# Cocker spaniels need a loving home (west midlands)



## HERdogs (Mar 12, 2018)

I am unfortunately in the horrible position of needing to rehome my 2 gorgeous cocker spaniels. We have a Collie also who will occasionally attack one of them: usually the male cocker. This has been an intermittent problem going on for a while and as I'm now a single mum working and studying fulltime its become apparent that its working out too difficult to keep the dogs separate when unsupervised as I have been. I love these dogs and ideally would have kept them instead but the Collie is my 18 year olds dog and she has trained him to a high standard and her upset at him going would be more than mine will with the cockers. The collie also has a knee problem that means it will be difficult to home him so I have to part with my cockers.
Murphy (orange and white show cocker) is nearly 6. He is a character. He loves meeting other dogs is very cuddly and a great companion, great fun to walk very affection and loyal. He will make you giggle with his funny expressions. He barks to alert you someone is at the door and he sounds like a German shepherd lol but he doesn't bark unless there's a reason to speak such as intruders and visitors. He can scare people with his bark but he is actually just talking. He likes to take a few minutes to decide for himself that your ok and then come and get a stroke from the visitor. I can send videos of him doing this. He would be great for an older person with bad hearing actually lol He likes everyone but only when he has had time to trust them but gets anxious with some vets or high pitched voices and loud toddlers but is only vocal about it. I would like a calm home for him, gentle kids over say 8 would be fine. He doesn't do fetch and just likes a walk and meeting other dogs.
Murphy needs to be fed a hypoallergenic diet (just cheap Harringtons dry food ) and I'm avoiding pork and beef as he is allergic to something that can give him ear infections but he hasn't had any since cutting them out. He also has to have advocate flea and worming treatments monthly after suspected lungworm a while ago which stopped his blood clotting. He needs to have his fur clipped or you will have to brush him a regularly as it grows long and thick
Maisie is nearly 5 a sweet gentle dog, follows commands so well, is praise motivated and is the perfect dog except for her one issue: she hates strange dogs that approach her. She is fine being near them if they are on lead but if they come into her personal space ie try to sniff her she panics and goes mad......I am pretty sure she wouldn't bite (based on the fact she hasn't done on the numerous raucous she has got into) but she is definitely fear aggressive. She likes children and people, is














very affectionate but I think better with children over 8 or experienced calm younger children.
Both dogs are neutered, vaccinated microchipped house trained etc and crate trained and used to being left. They have been left outside all day twice a week for a while now and have a kennel and have been fine as its 2 of them. But they wouldn't tolerate this as only dogs. Maisie in particular would be anxious being left for more then a few hours alone....Murphy has a bladder of steel and is more chilled so could be left indoors longer.
Ideally I would have liked these 2 homed together, particularly for Maisie's sake....but I think its more likely they will need to go separately. My perfect home for Maisie would be someone at home a lot who isn't bothered about hanging out at parks with dogs off lead and rather do road walks and let her off lead somewhere quiet.

——————————

Problem set:
[a] Quote the cocker spaniel rehoming post between "Ideally I would" and "lead somewhere quiet.", inclusive.
[b] Using the cocker spaniel rehoming post, what are the answers to these questions?
(i) How old is Murphy?
(ii) What brand of dry food does Murphy eat?
(iii) Which dog would be anxious if left alone for more than a few hours?
[c] Continue the cocker spaniel rehoming post from its final sentence.

Source data:
——————————

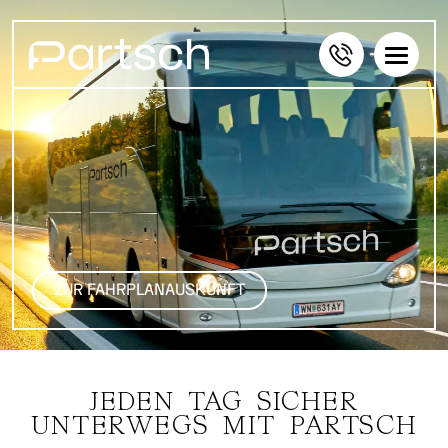
ZUR FAHRPLANAUSKUNFT
JEDEN TAG SICHER
UNTERWEGS MIT PARTSCH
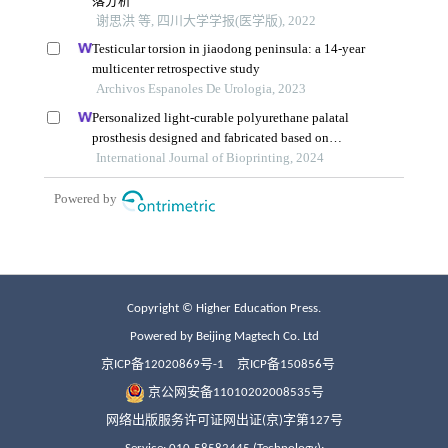
Copyright © Higher Education Press.
Powered by Beijing Magtech Co. Ltd
京ICP备12020869号-1
京ICP备150856号
京公网安备11010202008535号
网络出版服务许可证网出证(京)字第127号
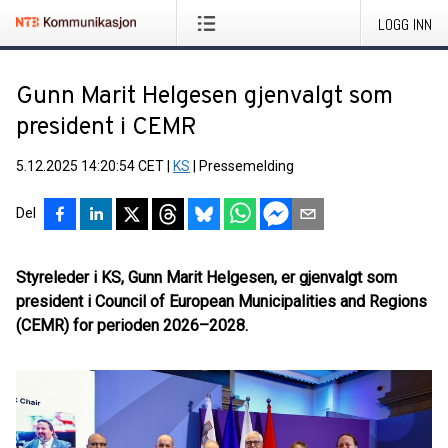
LOGG INN
Gunn Marit Helgesen gjenvalgt som
president i CEMR
5.12.2025 14:20:54 CET
|
KS
|
Pressemelding
Del
Styreleder i KS, Gunn Marit Helgesen, er gjenvalgt som
president i Council of European Municipalities and Regions
(CEMR) for perioden 2026–2028.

——————————

Replies:
[a]
Ideally I would have liked these 2 homed together, particularly for Maisie's sake....but I think its more likely they will need to go separately. My perfect home for Maisie would be someone at home a lot who isn't bothered about hanging out at parks with dogs off lead and rather do road walks and let her off lead somewhere quiet.

[b]
(i) Nearly 6.
(ii) Harringtons.
(iii) Maisie.

[c]
Murphy would suit a quiet home....I could picture a retiree enjoying Murphy, but someone who works would suit them both as a pair as they are very bonded and keep each other company whilst they are gone.
Experienced homes only please and I will ask to do vet checks to make sure the home is good. You will be welcome to come and meet them or meet up on a walk with no obligation as its a big decision for all of us. I'm not in a hurry to home them I'm more concerned with a good home.


----------



## Guest (Mar 12, 2018)

Honestly, it's going to be much easier to rehome one dog than two. 
Does your 18 year old live at home? Could he/she not keep the collie separate?


----------



## Lurcherlad (Jan 5, 2013)

Please go through a rescue to avoid unscrupulous people getting hold of these dogs.


----------



## HERdogs (Mar 12, 2018)

Hi there....its working out too hard to keep them seperate and meet all their needs and work fulltime as well as being a single parent in the long term it is not the best solution...as mentioned it has not been a rash decision
Regarding rescues I have contacted a few but Maisie is an issue for most because of her issue...and many would need to put Murphy in a kennels or want to place him in foster whilst assessing or are too far to travel to...Murphy was assessed as being too anxious for kennels by the dogs trust. The cocker spaniel club rescue have their details so they may come up with potential owners. As stated I'm going to do get vet checks and experienced homes only. I posted on here as I thought 'doggie' people may know someone suitable.


----------



## HERdogs (Mar 12, 2018)

ouesi said:


> Honestly, it's going to be much easier to rehome one dog than two.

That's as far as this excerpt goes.